Records from a dataset:
* * * * * * * * *
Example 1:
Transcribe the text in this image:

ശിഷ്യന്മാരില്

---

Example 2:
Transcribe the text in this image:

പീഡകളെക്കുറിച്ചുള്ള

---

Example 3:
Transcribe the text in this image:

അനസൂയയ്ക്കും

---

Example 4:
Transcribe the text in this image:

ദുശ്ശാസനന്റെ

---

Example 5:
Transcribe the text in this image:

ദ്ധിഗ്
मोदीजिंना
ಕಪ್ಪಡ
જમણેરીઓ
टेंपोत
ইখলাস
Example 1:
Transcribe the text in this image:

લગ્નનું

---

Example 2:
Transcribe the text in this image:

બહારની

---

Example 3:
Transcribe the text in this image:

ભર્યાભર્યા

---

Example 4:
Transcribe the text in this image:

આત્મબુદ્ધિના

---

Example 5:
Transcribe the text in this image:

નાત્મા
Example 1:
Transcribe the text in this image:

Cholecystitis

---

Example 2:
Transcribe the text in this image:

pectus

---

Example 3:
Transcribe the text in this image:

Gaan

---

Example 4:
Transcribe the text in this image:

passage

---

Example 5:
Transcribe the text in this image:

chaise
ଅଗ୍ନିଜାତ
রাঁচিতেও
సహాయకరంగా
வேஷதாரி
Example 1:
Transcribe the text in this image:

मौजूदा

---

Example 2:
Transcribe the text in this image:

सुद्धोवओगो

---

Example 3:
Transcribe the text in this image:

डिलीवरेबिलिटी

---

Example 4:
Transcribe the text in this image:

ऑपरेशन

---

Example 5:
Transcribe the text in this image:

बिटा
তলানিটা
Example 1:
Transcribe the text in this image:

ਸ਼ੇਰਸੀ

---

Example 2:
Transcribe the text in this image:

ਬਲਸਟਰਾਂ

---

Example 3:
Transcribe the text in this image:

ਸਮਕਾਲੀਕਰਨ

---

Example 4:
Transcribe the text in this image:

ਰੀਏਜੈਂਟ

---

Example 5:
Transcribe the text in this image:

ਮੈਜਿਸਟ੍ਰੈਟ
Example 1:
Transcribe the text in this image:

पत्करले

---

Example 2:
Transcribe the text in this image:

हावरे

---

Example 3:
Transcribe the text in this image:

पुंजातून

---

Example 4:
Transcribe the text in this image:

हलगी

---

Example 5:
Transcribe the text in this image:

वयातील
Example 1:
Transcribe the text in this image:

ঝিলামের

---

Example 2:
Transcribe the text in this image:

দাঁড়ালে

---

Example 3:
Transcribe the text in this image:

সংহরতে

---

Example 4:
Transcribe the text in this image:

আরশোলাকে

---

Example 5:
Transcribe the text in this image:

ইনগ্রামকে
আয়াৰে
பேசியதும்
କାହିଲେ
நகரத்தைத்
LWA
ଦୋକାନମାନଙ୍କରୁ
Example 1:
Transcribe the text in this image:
* * * * * * * * *
> PROBLEM TO SOLVE
Copy every line of the records above verbatim, keeping each one exactly as it appears.

> ANSWER FOR THE TASK
Example 1:
Transcribe the text in this image:

ശിഷ്യന്മാരില്

---

Example 2:
Transcribe the text in this image:

പീഡകളെക്കുറിച്ചുള്ള

---

Example 3:
Transcribe the text in this image:

അനസൂയയ്ക്കും

---

Example 4:
Transcribe the text in this image:

ദുശ്ശാസനന്റെ

---

Example 5:
Transcribe the text in this image:

ദ്ധിഗ്
मोदीजिंना
ಕಪ್ಪಡ
જમણેરીઓ
टेंपोत
ইখলাস
Example 1:
Transcribe the text in this image:

લગ્નનું

---

Example 2:
Transcribe the text in this image:

બહારની

---

Example 3:
Transcribe the text in this image:

ભર્યાભર્યા

---

Example 4:
Transcribe the text in this image:

આત્મબુદ્ધિના

---

Example 5:
Transcribe the text in this image:

નાત્મા
Example 1:
Transcribe the text in this image:

Cholecystitis

---

Example 2:
Transcribe the text in this image:

pectus

---

Example 3:
Transcribe the text in this image:

Gaan

---

Example 4:
Transcribe the text in this image:

passage

---

Example 5:
Transcribe the text in this image:

chaise
ଅଗ୍ନିଜାତ
রাঁচিতেও
సహాయకరంగా
வேஷதாரி
Example 1:
Transcribe the text in this image:

मौजूदा

---

Example 2:
Transcribe the text in this image:

सुद्धोवओगो

---

Example 3:
Transcribe the text in this image:

डिलीवरेबिलिटी

---

Example 4:
Transcribe the text in this image:

ऑपरेशन

---

Example 5:
Transcribe the text in this image:

बिटा
তলানিটা
Example 1:
Transcribe the text in this image:

ਸ਼ੇਰਸੀ

---

Example 2:
Transcribe the text in this image:

ਬਲਸਟਰਾਂ

---

Example 3:
Transcribe the text in this image:

ਸਮਕਾਲੀਕਰਨ

---

Example 4:
Transcribe the text in this image:

ਰੀਏਜੈਂਟ

---

Example 5:
Transcribe the text in this image:

ਮੈਜਿਸਟ੍ਰੈਟ
Example 1:
Transcribe the text in this image:

पत्करले

---

Example 2:
Transcribe the text in this image:

हावरे

---

Example 3:
Transcribe the text in this image:

पुंजातून

---

Example 4:
Transcribe the text in this image:

हलगी

---

Example 5:
Transcribe the text in this image:

वयातील
Example 1:
Transcribe the text in this image:

ঝিলামের

---

Example 2:
Transcribe the text in this image:

দাঁড়ালে

---

Example 3:
Transcribe the text in this image:

সংহরতে

---

Example 4:
Transcribe the text in this image:

আরশোলাকে

---

Example 5:
Transcribe the text in this image:

ইনগ্রামকে
আয়াৰে
பேசியதும்
କାହିଲେ
நகரத்தைத்
LWA
ଦୋକାନମାନଙ୍କରୁ
Example 1:
Transcribe the text in this image:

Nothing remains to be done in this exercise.